THE TASK:
Recast every line of the records below as a two-column Markdown table headed Row and Line. Number the rows in order and leave out the blank lines.

*** Opening of DATA FOR THIS EXERCISE ***

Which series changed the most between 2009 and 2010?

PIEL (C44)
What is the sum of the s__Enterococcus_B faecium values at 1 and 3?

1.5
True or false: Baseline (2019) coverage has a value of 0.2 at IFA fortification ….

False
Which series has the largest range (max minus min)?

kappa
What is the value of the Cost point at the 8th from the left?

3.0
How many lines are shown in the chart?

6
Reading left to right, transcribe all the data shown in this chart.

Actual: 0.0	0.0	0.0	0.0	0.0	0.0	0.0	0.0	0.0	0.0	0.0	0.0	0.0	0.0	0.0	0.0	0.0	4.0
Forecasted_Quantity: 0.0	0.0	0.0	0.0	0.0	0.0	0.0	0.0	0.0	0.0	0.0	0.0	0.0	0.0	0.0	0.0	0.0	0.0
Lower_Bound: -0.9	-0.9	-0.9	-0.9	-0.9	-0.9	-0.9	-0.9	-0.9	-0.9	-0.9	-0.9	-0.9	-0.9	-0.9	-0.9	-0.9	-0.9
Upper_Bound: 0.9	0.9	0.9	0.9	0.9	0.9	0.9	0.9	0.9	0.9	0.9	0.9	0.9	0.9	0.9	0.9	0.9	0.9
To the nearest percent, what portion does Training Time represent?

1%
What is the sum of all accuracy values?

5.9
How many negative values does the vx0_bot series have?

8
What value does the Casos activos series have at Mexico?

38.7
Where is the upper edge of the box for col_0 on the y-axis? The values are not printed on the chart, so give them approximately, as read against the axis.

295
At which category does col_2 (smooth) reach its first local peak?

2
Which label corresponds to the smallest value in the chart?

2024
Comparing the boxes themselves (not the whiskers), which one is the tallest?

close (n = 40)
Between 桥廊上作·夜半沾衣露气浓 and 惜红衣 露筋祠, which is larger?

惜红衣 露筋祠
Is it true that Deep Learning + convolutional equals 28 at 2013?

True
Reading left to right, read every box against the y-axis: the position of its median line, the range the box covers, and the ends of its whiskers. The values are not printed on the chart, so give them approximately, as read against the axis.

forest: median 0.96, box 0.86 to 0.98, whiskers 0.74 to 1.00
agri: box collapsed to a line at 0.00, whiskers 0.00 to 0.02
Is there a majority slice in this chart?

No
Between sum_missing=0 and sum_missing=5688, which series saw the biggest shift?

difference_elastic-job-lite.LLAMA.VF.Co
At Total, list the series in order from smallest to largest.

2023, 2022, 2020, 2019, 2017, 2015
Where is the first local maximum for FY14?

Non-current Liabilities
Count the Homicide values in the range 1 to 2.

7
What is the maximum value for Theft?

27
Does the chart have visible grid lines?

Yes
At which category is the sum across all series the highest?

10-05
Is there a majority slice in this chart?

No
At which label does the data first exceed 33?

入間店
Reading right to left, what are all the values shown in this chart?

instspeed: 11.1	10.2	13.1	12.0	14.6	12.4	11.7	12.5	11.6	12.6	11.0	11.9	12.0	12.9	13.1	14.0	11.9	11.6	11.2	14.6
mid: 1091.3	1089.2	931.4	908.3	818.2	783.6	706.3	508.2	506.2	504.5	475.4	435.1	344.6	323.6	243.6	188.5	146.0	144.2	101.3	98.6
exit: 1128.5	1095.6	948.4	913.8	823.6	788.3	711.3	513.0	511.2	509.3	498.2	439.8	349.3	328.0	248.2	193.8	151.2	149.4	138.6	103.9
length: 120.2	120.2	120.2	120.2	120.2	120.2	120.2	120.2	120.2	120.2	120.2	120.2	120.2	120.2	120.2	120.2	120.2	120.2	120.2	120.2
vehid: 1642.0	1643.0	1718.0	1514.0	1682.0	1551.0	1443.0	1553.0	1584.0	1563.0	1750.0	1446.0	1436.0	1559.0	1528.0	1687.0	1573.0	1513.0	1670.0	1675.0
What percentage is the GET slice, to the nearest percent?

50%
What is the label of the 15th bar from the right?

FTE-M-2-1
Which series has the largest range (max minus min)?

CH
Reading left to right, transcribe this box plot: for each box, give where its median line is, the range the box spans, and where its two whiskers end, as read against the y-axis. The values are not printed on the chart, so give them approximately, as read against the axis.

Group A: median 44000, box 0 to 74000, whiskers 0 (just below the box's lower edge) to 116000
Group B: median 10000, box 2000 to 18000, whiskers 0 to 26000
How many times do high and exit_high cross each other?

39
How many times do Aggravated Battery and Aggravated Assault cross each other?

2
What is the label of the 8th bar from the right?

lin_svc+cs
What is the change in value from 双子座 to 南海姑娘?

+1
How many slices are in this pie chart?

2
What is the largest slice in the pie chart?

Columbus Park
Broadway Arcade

*** Close of DATA FOR THIS EXERCISE ***

PROBLEM SOLUTION:
| Row | Line |
|---|---|
| 1 | Which series changed the most between 2009 and 2010? |
| 2 | PIEL (C44) |
| 3 | What is the sum of the s__Enterococcus_B faecium values at 1 and 3? |
| 4 | 1.5 |
| 5 | True or false: Baseline (2019) coverage has a value of 0.2 at IFA fortification …. |
| 6 | False |
| 7 | Which series has the largest range (max minus min)? |
| 8 | kappa |
| 9 | What is the value of the Cost point at the 8th from the left? |
| 10 | 3.0 |
| 11 | How many lines are shown in the chart? |
| 12 | 6 |
| 13 | Reading left to right, transcribe all the data shown in this chart. |
| 14 | Actual: 0.0	0.0	0.0	0.0	0.0	0.0	0.0	0.0	0.0	0.0	0.0	0.0	0.0	0.0	0.0	0.0	0.0	4.0 |
| 15 | Forecasted_Quantity: 0.0	0.0	0.0	0.0	0.0	0.0	0.0	0.0	0.0	0.0	0.0	0.0	0.0	0.0	0.0	0.0	0.0	0.0 |
| 16 | Lower_Bound: -0.9	-0.9	-0.9	-0.9	-0.9	-0.9	-0.9	-0.9	-0.9	-0.9	-0.9	-0.9	-0.9	-0.9	-0.9	-0.9	-0.9	-0.9 |
| 17 | Upper_Bound: 0.9	0.9	0.9	0.9	0.9	0.9	0.9	0.9	0.9	0.9	0.9	0.9	0.9	0.9	0.9	0.9	0.9	0.9 |
| 18 | To the nearest percent, what portion does Training Time represent? |
| 19 | 1% |
| 20 | What is the sum of all accuracy values? |
| 21 | 5.9 |
| 22 | How many negative values does the vx0_bot series have? |
| 23 | 8 |
| 24 | What value does the Casos activos series have at Mexico? |
| 25 | 38.7 |
| 26 | Where is the upper edge of the box for col_0 on the y-axis? The values are not printed on the chart, so give them approximately, as read against the axis. |
| 27 | 295 |
| 28 | At which category does col_2 (smooth) reach its first local peak? |
| 29 | 2 |
| 30 | Which label corresponds to the smallest value in the chart? |
| 31 | 2024 |
| 32 | Comparing the boxes themselves (not the whiskers), which one is the tallest? |
| 33 | close (n = 40) |
| 34 | Between 桥廊上作·夜半沾衣露气浓 and 惜红衣 露筋祠, which is larger? |
| 35 | 惜红衣 露筋祠 |
| 36 | Is it true that Deep Learning + convolutional equals 28 at 2013? |
| 37 | True |
| 38 | Reading left to right, read every box against the y-axis: the position of its median line, the range the box covers, and the ends of its whiskers. The values are not printed on the chart, so give them approximately, as read against the axis. |
| 39 | forest: median 0.96, box 0.86 to 0.98, whiskers 0.74 to 1.00 |
| 40 | agri: box collapsed to a line at 0.00, whiskers 0.00 to 0.02 |
| 41 | Is there a majority slice in this chart? |
| 42 | No |
| 43 | Between sum_missing=0 and sum_missing=5688, which series saw the biggest shift? |
| 44 | difference_elastic-job-lite.LLAMA.VF.Co |
| 45 | At Total, list the series in order from smallest to largest. |
| 46 | 2023, 2022, 2020, 2019, 2017, 2015 |
| 47 | Where is the first local maximum for FY14? |
| 48 | Non-current Liabilities |
| 49 | Count the Homicide values in the range 1 to 2. |
| 50 | 7 |
| 51 | What is the maximum value for Theft? |
| 52 | 27 |
| 53 | Does the chart have visible grid lines? |
| 54 | Yes |
| 55 | At which category is the sum across all series the highest? |
| 56 | 10-05 |
| 57 | Is there a majority slice in this chart? |
| 58 | No |
| 59 | At which label does the data first exceed 33? |
| 60 | 入間店 |
| 61 | Reading right to left, what are all the values shown in this chart? |
| 62 | instspeed: 11.1	10.2	13.1	12.0	14.6	12.4	11.7	12.5	11.6	12.6	11.0	11.9	12.0	12.9	13.1	14.0	11.9	11.6	11.2	14.6 |
| 63 | mid: 1091.3	1089.2	931.4	908.3	818.2	783.6	706.3	508.2	506.2	504.5	475.4	435.1	344.6	323.6	243.6	188.5	146.0	144.2	101.3	98.6 |
| 64 | exit: 1128.5	1095.6	948.4	913.8	823.6	788.3	711.3	513.0	511.2	509.3	498.2	439.8	349.3	328.0	248.2	193.8	151.2	149.4	138.6	103.9 |
| 65 | length: 120.2	120.2	120.2	120.2	120.2	120.2	120.2	120.2	120.2	120.2	120.2	120.2	120.2	120.2	120.2	120.2	120.2	120.2	120.2	120.2 |
| 66 | vehid: 1642.0	1643.0	1718.0	1514.0	1682.0	1551.0	1443.0	1553.0	1584.0	1563.0	1750.0	1446.0	1436.0	1559.0	1528.0	1687.0	1573.0	1513.0	1670.0	1675.0 |
| 67 | What percentage is the GET slice, to the nearest percent? |
| 68 | 50% |
| 69 | What is the label of the 15th bar from the right? |
| 70 | FTE-M-2-1 |
| 71 | Which series has the largest range (max minus min)? |
| 72 | CH |
| 73 | Reading left to right, transcribe this box plot: for each box, give where its median line is, the range the box spans, and where its two whiskers end, as read against the y-axis. The values are not printed on the chart, so give them approximately, as read against the axis. |
| 74 | Group A: median 44000, box 0 to 74000, whiskers 0 (just below the box's lower edge) to 116000 |
| 75 | Group B: median 10000, box 2000 to 18000, whiskers 0 to 26000 |
| 76 | How many times do high and exit_high cross each other? |
| 77 | 39 |
| 78 | How many times do Aggravated Battery and Aggravated Assault cross each other? |
| 79 | 2 |
| 80 | What is the label of the 8th bar from the right? |
| 81 | lin_svc+cs |
| 82 | What is the change in value from 双子座 to 南海姑娘? |
| 83 | +1 |
| 84 | How many slices are in this pie chart? |
| 85 | 2 |
| 86 | What is the largest slice in the pie chart? |
| 87 | Columbus Park |
| 88 | Broadway Arcade |